[ 
https://issues.apache.org/jira/browse/HBASE-18471?page=com.atlassian.jira.plugin.system.issuetabpanels:comment-tabpanel&focusedCommentId=16129211#comment-16129211
 ] 

ramkrishna.s.vasudevan commented on HBASE-18471:
------------------------------------------------

My doubt is correct.
Say assume we have qual1 and qual0.
We first do a put for qual1 and then we add a deleteFamily.
Say in the same test case after DeleteFamily is added, if we do puts for qual0 
(instead of empty qual as done now) every thing works fine. I think the simple 
reason is because just after adding 
Put (qual1), Delete family, put(qual0, val0), put(qual0, val1) - the 
Deletefamily always sorts out first becuase it knows that qual0 is lesser than 
qual1 and so while scanning DeleteFamily always peeks out as the first Cell 
when we do StoreScanner#next().
But when an empty qualifier is added the sorting takes a different pattern.
Ideally a cell with qualifier qual0 and a cell without qualifier the cell 
without qualifier should sort first and then the cell with qualifier.
I think in CellComparator#compareColums if we can handle this then we are able 
to solve this issue?
{code}
      if(lclength != 0 && rclength == 0) {
        // means the right hand side should be sorted lower.
        return 1;
      }
      if(lclength == 0 && rclength != 0) {
        // means the right hand side should be sorted higher.
        return -1;
      }
{code}
What do you think [~chia7712]?

--- Input data ---
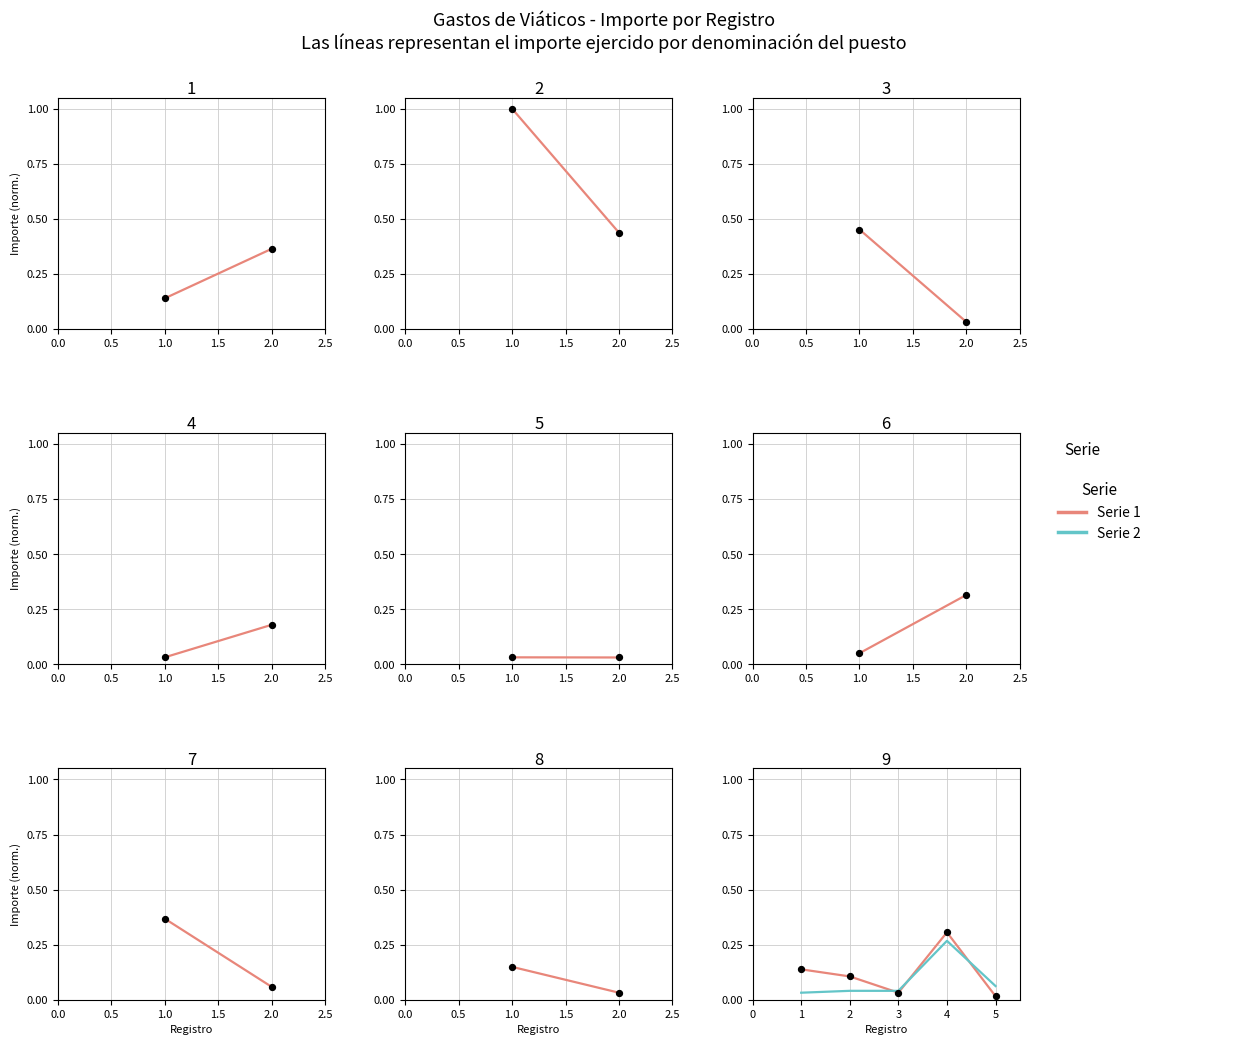

Which series has the largest Y range (max minus min)?

Serie 1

--- Exercise description ---
In the HBase issue comment, what happens when the puts after the DeleteFamily use qual0 instead of an empty qualifier?

--- Response ---
Everything works fine.